Another major clinical implication of this study is the potential role of MBL replacement therapy in the prevention and treatment of infectious diseases, a novel avenue that is distinct from the traditional use of antimicrobial therapy. It is noteworthy to emphasize that the phagocytic defect of the 3-month-old child initially described in 1968 was corrected in vitro by heterologous plasma.1 Consequently, there has been remarkable interest in studying the clinical benefit of MBL replacement in deficient humans.38-40 Early phase clinical trials are underway. However, the phase 1 multicenter study aimed at evaluating the safety of recombinant human MBL after liver transplantation was terminated by the sponsor ( identifier NCT00415311). Currently, there is an ongoing phase 1 study to investigate the role of recombinant human MBL for treatment of MBL-deficient patients with fever and neutropenia ( identifier NCT00886496). The results of MBL replacement studies are eagerly anticipated.

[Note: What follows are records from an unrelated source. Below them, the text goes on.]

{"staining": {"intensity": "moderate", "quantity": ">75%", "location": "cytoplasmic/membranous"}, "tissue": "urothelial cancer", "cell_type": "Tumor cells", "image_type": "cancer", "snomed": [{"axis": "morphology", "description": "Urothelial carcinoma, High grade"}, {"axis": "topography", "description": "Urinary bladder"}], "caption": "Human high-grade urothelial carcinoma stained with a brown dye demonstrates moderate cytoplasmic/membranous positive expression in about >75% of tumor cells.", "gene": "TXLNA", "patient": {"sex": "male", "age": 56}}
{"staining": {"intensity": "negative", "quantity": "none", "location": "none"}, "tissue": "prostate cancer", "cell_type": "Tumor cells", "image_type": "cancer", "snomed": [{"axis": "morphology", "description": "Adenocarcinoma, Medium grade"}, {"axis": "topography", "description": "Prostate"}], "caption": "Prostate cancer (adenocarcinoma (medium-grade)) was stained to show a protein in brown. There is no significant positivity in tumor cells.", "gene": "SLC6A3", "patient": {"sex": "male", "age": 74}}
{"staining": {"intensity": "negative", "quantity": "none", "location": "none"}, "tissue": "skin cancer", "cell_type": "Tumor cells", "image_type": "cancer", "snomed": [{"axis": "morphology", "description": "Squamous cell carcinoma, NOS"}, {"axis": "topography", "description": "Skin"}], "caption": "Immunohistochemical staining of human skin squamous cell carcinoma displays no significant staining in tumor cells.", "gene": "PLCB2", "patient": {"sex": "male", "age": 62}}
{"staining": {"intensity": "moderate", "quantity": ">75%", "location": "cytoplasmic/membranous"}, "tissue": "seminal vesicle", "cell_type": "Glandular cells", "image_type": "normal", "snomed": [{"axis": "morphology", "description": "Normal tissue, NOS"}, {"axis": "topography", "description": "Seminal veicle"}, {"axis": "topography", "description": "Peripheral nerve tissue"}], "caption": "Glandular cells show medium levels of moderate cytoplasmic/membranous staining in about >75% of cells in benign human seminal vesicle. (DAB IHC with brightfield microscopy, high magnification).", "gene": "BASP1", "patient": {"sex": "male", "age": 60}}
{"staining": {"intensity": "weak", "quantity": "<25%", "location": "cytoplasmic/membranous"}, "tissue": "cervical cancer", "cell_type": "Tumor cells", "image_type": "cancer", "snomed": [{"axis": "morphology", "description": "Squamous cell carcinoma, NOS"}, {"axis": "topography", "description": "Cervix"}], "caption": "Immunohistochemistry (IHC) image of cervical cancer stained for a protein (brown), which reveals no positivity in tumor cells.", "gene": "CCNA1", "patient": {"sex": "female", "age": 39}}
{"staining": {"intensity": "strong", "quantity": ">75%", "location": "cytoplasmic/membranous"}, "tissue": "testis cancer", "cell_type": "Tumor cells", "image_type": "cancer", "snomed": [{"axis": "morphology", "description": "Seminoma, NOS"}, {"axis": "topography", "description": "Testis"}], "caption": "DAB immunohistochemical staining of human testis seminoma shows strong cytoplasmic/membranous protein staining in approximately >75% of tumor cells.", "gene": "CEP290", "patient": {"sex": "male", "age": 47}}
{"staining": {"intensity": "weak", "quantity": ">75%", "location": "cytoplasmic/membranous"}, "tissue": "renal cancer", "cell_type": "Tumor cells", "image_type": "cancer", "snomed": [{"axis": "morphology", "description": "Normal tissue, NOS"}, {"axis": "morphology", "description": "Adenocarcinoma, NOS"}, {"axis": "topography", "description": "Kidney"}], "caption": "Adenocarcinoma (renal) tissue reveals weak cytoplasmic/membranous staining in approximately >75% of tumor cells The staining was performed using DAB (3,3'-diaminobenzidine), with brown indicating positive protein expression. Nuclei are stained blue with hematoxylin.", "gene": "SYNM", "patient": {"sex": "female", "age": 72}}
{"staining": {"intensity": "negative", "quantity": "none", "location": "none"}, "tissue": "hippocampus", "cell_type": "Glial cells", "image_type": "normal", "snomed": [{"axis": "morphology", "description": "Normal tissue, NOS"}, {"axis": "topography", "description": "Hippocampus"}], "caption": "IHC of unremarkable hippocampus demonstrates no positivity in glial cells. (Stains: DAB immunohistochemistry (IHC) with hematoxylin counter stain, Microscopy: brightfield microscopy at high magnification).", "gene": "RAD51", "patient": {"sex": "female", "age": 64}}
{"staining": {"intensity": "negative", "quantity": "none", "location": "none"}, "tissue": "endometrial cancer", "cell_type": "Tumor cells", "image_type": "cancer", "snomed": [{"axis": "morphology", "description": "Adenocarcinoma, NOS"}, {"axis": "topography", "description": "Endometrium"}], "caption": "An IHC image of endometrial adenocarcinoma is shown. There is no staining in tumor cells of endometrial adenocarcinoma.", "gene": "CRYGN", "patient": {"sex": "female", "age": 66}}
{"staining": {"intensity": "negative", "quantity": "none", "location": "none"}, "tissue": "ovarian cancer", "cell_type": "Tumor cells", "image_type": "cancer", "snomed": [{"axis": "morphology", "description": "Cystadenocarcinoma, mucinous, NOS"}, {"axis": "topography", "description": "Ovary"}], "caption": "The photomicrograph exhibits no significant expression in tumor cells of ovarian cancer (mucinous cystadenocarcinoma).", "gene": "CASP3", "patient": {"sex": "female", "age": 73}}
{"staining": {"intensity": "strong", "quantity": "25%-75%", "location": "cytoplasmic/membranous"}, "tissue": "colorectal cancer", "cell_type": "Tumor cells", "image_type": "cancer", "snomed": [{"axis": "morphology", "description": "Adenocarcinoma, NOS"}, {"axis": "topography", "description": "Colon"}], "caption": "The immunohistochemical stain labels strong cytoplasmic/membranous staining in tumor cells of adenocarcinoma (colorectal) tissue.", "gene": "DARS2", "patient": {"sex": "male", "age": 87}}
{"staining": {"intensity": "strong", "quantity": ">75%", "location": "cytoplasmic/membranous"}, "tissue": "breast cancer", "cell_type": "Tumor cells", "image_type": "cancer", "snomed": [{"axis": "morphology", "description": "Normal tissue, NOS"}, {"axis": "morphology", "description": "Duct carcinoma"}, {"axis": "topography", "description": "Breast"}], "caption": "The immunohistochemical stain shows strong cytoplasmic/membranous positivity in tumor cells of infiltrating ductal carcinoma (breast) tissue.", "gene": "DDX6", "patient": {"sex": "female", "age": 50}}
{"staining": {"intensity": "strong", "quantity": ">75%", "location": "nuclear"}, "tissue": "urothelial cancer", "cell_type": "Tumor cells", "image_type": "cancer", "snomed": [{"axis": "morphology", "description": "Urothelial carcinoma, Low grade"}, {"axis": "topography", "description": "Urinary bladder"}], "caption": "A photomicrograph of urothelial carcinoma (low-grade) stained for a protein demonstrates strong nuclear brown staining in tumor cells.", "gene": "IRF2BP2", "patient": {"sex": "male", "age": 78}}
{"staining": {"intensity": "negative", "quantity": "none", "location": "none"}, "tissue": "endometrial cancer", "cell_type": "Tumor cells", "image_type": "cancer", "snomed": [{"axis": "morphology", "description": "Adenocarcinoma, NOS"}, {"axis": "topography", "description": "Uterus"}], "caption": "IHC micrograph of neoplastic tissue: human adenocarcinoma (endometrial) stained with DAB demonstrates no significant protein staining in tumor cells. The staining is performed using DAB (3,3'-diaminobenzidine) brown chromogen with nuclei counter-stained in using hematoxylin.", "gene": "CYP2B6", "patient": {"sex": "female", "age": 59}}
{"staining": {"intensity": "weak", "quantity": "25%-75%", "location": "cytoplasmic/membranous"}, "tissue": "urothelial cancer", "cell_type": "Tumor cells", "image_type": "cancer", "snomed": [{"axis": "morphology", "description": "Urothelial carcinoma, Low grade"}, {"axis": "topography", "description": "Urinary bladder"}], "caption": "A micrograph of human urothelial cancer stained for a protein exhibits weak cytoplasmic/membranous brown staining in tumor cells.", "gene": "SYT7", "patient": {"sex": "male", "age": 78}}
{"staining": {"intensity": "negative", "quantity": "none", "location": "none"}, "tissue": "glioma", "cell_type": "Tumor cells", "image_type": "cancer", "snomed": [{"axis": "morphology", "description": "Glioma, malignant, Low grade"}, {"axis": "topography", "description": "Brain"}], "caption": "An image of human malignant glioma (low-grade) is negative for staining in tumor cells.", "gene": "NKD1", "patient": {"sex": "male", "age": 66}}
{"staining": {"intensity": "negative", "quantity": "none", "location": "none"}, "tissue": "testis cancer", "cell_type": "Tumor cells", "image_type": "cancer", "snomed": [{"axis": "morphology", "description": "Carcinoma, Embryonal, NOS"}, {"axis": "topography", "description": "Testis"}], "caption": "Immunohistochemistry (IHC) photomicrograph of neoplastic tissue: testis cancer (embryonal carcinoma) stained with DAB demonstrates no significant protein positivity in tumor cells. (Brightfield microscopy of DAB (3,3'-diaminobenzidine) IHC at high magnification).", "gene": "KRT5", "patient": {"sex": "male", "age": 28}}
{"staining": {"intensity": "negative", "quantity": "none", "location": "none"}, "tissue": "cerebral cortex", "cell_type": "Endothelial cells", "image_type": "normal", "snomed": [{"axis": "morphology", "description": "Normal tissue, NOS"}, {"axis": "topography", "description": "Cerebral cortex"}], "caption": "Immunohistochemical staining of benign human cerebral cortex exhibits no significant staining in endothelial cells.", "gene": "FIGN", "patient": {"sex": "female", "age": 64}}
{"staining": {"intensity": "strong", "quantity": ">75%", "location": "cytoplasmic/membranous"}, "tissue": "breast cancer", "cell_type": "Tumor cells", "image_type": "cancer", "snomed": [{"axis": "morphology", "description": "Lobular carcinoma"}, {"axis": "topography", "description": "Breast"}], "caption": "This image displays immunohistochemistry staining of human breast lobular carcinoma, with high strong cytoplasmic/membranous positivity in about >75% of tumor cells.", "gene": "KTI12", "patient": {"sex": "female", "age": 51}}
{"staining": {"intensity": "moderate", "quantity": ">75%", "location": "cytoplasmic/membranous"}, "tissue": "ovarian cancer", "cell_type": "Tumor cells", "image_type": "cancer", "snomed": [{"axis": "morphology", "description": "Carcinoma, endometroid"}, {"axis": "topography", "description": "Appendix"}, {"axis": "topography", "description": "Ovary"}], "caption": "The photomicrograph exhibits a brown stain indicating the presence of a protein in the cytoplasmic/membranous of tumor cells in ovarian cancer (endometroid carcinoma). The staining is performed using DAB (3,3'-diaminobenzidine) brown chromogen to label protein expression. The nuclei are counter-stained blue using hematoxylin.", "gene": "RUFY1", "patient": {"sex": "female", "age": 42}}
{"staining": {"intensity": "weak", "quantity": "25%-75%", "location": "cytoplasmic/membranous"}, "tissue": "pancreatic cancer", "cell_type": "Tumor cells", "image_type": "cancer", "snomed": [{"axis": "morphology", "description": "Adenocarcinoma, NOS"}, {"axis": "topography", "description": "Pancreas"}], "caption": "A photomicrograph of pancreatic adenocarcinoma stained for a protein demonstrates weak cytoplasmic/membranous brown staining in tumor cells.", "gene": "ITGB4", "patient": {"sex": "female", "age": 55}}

In conclusion, there is an ever-increasing body of data to support the role of MBL, ficolins, and the lectin complement pathway as important components of the innate immune system. MBL deficiency states are common and may predispose individuals to a broad range of infectious diseases especially among individuals with immature, defective, or impaired adaptive immune systems, such as liver transplant recipients. The study of de Rooij et al. in this issue adds solid evidence on the role of immune gene deficiencies in the pathogenesis and predisposition to infectious disease after liver transplantation. The translation of these observations into clinical practice, either as a prognostic tool to assess risk, severity, and outcome of disease, is eagerly awaited. Likewise, the potential clinical utility of MBL supplementation in at-risk individuals is being actively pursued as a novel avenue for infection prevention and treatment.